Leveraging the PDMP to Expand the Pharmacist’s Role in Caring for Patients with Opioid Use Disorder
Written by Anna Haley PharmD’ 22
Published on October 4, 2021
Imagine you are a pharmacist and a new patient presents a prescription for a large quantity of oxycodone 20mg for a 15-day supply. You check the prescription drug monitoring program (PDMP) because they’re a new patient and it shows they filled a similar prescription only 10 days ago at a different pharmacy by a different out of state doctor. As the pharmacist, what would you do? Could the patient potentially be misusing the medication? Could they have uncontrolled pain? Is something else going on? Do you tell the patient you cannot dispense the prescription, or would you take a different approach? In my previous blog “PDMP: Friend or Foe for Pharmacists and Patients During the Opioid Crisis?”,Idiscussed some of the consequences patients may experience if unable to receive their medication at a pharmacy, including withdrawal, illicit drug use, or overdose. This blog goes beyond these consequences and will address how pharmacists can better utilize the PDMP to play a larger role in treating substance use disorders (SUD).
The previous scenario is one that many pharmacists have experienced throughout their career. Some of the typical steps pharmacists take in this scenario include calling the prescriber, calling the previous pharmacy, or denying the prescription. Unfortunately, many pharmacists will deny the prescription and not engage the patient regarding the potential concerns. There are several barriers’ pharmacists face when attempting to intervene on a patient, such as lack of education on PDMP utilization, fear of aggravating the patient, inadequate time, and lack of confidence. In recent years, there has been a national push to increase access to effective harm reduction strategies (e.g., statewide naloxone standing order protocols) and evidence based treatment (e.g., increase in buprenorphine prescribers), but little has been done to overcome pharmacy level barriers to these services. Unfortunately, a finite amount of progress can be made for improving access to evidence-based approaches for patients with opioid use disorder (OUD) without addressing these barriers.
Increasing pharmacist education and training on SUD treatment can have a large impact on the quality of patient care. Many pharmacists may not have been adequately trained on how to care for patients with OUD which then puts them in a difficult position between their legal responsibility as a pharmacist and their professional responsibility to the patient. Additionally, more pharmacists are utilizing the PDMP to make decisions on whether or not to dispense an opioid prescription; however, as Chiarello et al 2021 describes, PDMPs were developed as “enforcement technologies, not healthcare tools”. The PDMP can be utilized to identify patients who are potentially misusing their opioid prescriptions, but pharmacists need to be trained on the next steps. When pharmacists are not trained on conducting next steps for a patient, there becomes a disconnect in the patient’s care that may lead to potentially dangerous consequences for the patient. Once a patient has been identified through their PDMP record as potentially at risk for OUD, the pharmacist should conduct a screening and possibly a brief intervention, if needed. There are several programs that educate pharmacists about OUD, screening and brief intervention (e.g., Strand et al 2019), and how to better utilize the PDMP (e.g., Alley et al 2020,). After a pharmacist either identifies potential misuse through the PDMP or upon screening the patient, the next step might be referring the patient to treatment. As more programs are developed for pharmacists, there will be more opportunities for pharmacists to play a larger role in patient care.

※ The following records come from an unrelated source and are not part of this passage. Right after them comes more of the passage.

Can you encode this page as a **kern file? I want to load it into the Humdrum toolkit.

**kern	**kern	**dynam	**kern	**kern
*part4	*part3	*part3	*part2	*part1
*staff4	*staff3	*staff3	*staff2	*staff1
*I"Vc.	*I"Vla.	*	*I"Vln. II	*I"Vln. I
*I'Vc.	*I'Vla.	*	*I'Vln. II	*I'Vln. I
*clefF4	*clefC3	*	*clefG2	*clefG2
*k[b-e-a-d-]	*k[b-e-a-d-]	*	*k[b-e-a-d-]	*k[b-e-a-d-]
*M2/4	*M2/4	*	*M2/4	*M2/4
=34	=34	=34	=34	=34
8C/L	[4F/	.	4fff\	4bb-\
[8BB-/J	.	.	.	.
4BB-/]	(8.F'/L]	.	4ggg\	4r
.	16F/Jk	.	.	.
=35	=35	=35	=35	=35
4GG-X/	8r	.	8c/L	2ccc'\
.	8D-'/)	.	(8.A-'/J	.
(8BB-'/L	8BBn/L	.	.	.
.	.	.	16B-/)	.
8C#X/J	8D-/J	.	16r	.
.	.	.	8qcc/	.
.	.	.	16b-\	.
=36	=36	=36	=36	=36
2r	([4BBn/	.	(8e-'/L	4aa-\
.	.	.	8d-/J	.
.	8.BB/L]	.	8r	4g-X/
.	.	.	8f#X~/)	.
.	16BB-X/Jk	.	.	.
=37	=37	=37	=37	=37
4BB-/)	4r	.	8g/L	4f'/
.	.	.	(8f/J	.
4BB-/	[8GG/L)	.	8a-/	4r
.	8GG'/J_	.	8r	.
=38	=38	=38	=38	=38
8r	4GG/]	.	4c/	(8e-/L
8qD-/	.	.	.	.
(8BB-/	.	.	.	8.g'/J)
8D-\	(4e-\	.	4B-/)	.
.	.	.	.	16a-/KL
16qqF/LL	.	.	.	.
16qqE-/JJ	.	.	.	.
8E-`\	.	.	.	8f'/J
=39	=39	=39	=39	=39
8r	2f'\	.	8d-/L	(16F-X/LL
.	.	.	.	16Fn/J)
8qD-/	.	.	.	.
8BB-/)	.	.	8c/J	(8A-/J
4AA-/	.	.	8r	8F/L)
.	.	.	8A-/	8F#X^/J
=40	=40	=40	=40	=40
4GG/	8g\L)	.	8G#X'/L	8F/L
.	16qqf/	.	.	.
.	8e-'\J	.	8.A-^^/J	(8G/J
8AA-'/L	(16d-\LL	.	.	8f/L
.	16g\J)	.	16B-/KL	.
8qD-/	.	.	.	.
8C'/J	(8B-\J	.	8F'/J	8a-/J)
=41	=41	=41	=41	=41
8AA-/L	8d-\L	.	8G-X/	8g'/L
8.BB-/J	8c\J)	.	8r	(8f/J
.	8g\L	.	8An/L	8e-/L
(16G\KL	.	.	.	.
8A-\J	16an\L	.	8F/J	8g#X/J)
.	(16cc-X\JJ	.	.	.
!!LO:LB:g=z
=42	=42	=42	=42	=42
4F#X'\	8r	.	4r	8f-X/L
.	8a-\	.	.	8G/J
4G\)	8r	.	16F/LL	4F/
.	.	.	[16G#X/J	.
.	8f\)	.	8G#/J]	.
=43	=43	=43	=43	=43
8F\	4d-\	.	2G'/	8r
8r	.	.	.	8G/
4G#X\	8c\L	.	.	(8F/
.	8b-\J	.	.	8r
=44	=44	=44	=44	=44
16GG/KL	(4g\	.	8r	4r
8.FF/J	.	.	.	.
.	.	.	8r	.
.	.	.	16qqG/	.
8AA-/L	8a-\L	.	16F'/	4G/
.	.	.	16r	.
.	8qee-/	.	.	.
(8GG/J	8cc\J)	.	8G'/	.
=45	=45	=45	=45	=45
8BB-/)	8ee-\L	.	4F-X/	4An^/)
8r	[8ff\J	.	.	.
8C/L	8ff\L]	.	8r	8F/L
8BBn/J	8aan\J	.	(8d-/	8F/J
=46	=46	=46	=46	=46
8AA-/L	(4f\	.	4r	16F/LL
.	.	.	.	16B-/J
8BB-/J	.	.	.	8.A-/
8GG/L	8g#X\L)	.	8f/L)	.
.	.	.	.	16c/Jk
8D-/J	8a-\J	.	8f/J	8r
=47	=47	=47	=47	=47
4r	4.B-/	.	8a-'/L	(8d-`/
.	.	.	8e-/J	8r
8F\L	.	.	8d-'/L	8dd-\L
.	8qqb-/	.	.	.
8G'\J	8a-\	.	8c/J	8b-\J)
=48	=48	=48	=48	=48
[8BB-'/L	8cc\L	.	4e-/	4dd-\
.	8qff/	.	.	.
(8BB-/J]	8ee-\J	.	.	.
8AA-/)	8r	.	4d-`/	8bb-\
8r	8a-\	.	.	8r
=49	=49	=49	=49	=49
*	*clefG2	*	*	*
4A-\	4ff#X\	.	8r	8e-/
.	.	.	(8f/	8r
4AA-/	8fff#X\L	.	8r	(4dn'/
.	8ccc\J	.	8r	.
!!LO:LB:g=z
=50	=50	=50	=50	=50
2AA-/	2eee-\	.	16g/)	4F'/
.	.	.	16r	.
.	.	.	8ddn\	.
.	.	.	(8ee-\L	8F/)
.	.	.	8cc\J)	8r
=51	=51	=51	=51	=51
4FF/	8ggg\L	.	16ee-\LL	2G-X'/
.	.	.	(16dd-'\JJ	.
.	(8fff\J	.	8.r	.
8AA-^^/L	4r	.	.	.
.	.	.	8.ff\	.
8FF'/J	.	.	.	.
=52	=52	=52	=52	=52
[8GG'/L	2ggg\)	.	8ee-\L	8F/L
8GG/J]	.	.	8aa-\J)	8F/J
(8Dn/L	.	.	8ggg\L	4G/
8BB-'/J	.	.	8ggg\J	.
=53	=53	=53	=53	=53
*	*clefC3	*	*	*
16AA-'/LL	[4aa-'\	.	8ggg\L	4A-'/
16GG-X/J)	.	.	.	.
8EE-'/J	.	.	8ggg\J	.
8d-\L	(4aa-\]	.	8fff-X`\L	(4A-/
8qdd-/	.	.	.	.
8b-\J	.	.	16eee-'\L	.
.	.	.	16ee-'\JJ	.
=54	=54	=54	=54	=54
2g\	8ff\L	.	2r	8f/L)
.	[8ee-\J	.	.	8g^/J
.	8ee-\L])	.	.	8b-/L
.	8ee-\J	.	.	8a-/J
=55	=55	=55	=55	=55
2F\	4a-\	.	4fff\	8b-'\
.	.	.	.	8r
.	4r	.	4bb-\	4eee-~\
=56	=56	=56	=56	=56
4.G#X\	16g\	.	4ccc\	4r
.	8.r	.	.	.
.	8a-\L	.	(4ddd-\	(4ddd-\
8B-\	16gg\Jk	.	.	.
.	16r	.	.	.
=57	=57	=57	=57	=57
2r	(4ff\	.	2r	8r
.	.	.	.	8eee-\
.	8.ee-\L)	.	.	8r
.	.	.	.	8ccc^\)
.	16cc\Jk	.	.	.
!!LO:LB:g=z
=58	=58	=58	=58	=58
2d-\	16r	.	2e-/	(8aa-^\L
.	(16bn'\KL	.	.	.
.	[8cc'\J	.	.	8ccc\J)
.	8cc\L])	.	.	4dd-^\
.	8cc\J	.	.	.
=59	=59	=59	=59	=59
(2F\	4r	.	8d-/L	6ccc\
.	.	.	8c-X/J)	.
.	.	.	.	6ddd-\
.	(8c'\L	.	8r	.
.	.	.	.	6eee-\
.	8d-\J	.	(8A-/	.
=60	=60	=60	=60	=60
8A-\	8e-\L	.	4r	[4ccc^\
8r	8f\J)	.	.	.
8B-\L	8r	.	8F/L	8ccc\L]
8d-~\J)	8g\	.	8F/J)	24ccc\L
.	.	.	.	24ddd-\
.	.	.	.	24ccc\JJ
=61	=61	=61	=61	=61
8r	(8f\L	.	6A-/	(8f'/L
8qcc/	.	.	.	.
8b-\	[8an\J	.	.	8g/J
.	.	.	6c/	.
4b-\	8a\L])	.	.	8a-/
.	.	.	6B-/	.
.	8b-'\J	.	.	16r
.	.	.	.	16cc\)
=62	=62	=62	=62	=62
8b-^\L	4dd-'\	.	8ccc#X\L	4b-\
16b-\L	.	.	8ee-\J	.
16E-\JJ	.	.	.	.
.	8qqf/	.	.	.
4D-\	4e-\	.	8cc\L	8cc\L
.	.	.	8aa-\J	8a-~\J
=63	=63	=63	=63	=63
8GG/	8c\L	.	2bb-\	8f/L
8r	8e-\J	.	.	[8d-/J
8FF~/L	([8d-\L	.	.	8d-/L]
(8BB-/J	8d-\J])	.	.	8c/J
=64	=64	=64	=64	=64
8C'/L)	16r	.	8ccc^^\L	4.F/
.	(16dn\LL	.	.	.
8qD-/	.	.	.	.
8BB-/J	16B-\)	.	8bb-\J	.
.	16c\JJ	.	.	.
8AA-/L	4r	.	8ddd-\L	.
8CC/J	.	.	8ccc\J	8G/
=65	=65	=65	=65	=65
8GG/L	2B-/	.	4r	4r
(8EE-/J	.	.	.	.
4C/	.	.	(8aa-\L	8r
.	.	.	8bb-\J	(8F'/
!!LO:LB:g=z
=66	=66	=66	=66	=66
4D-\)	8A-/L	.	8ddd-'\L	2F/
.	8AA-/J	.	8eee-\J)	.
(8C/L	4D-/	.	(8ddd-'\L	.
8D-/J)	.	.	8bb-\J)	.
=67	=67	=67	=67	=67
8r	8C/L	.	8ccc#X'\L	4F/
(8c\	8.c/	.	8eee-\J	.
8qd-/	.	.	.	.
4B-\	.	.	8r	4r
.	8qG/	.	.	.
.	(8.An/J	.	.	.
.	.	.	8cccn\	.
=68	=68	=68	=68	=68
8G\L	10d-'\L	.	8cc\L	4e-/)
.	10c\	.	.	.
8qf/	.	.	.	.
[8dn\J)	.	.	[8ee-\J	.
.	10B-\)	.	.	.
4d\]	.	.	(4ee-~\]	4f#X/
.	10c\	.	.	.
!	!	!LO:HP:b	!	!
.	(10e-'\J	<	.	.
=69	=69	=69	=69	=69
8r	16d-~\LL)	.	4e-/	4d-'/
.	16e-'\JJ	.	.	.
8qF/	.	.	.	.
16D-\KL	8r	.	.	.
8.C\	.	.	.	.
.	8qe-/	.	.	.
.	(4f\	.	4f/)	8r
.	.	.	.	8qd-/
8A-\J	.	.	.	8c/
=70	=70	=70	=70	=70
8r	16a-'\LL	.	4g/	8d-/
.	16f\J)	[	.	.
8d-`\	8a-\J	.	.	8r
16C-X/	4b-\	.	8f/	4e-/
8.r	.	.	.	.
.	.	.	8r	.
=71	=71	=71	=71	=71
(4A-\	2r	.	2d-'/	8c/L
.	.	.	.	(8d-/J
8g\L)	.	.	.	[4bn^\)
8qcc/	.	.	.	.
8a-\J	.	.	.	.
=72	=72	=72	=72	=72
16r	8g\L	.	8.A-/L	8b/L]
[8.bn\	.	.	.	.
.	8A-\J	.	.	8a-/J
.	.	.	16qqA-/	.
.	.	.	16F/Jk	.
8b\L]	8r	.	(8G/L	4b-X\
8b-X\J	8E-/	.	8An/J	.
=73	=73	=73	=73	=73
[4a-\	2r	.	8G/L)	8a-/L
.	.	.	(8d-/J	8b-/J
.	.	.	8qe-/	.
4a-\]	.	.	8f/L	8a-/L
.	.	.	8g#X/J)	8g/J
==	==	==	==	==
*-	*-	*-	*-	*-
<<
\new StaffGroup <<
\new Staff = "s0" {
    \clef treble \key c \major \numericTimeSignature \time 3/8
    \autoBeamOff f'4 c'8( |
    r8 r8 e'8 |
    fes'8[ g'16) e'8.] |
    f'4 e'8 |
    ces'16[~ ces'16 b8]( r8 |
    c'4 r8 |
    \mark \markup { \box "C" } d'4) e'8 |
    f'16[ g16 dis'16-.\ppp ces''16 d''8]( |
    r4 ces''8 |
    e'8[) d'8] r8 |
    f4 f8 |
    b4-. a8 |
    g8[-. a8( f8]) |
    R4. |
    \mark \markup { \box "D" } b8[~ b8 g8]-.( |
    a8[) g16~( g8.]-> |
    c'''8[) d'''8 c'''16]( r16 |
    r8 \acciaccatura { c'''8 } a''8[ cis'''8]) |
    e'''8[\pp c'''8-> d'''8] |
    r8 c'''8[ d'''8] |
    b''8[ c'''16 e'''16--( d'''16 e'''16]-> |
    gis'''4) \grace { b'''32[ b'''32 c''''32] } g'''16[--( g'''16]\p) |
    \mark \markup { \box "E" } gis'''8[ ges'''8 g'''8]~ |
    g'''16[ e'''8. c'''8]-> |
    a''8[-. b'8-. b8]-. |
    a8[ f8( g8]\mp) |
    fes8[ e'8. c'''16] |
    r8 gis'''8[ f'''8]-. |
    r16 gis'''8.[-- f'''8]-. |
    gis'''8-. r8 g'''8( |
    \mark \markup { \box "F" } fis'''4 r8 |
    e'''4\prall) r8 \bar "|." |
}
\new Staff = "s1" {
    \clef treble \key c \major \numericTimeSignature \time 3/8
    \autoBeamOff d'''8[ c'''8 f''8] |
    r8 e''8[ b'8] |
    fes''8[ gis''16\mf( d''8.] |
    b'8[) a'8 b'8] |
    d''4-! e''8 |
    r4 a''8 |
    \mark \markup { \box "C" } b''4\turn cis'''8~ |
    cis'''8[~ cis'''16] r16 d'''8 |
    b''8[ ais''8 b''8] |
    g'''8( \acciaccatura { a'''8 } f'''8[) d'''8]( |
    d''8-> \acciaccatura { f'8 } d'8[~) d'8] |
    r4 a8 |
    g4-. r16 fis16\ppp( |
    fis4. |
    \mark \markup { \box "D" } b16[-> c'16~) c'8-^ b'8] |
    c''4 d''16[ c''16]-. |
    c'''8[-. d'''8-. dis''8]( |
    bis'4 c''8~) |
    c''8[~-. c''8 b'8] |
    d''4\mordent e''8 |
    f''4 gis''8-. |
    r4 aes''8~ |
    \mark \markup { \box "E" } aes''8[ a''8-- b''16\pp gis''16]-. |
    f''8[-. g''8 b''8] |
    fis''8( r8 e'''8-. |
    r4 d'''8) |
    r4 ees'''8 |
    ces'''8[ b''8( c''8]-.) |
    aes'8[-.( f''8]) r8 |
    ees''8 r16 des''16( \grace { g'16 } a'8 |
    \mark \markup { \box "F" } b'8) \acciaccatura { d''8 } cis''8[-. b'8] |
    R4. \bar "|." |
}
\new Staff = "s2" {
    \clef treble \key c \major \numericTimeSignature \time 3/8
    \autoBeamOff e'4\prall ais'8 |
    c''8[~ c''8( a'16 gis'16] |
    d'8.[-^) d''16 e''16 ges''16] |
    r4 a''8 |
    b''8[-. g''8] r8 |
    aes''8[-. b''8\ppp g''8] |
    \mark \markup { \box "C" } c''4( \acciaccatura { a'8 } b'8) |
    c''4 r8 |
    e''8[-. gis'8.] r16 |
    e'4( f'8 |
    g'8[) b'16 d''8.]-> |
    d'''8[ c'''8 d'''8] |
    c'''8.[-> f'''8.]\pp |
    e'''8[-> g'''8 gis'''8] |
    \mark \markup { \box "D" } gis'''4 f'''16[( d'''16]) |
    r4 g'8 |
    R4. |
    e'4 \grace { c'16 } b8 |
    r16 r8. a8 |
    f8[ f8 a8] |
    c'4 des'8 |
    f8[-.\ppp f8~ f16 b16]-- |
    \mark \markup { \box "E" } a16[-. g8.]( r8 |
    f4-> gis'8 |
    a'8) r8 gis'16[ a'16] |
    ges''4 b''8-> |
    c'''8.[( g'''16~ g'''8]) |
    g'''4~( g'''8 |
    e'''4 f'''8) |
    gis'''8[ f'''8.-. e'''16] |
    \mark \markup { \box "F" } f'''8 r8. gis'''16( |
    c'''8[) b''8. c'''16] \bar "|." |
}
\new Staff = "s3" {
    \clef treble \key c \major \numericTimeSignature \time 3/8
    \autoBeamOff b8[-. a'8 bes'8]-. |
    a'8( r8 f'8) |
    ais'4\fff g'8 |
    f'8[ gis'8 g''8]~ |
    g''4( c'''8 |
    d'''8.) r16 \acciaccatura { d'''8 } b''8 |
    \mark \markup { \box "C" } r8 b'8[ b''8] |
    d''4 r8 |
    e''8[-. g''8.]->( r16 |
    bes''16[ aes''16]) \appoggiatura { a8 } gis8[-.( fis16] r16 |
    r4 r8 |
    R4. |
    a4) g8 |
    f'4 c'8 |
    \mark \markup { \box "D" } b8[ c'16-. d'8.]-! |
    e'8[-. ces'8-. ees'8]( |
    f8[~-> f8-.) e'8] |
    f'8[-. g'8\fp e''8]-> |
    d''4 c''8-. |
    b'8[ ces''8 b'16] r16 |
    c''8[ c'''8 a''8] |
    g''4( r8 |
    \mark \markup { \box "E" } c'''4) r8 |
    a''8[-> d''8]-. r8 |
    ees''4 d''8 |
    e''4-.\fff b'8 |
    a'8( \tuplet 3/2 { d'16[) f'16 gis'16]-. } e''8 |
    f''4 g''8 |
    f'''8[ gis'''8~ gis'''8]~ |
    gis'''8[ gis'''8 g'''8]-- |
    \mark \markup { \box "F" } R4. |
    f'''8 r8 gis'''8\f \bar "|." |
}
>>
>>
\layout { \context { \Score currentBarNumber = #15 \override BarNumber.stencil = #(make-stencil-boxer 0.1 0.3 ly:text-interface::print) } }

Improvement of pharmacist and prescriber relationships is also essential for providing better care for patients with OUD. There are numerous examples where pharmacists work collaboratively with physicians in the care of patients with diabetes, hypertension, and hypercholesterolemia. Perhaps pharmacists and prescribers can enter into collaborative practice agreements in the care of patients with OUD. These types of collaborative practice agreements would empower the pharmacist to play an active role in the patient’s care and provide more continuity of care. So, why should OUD be any different?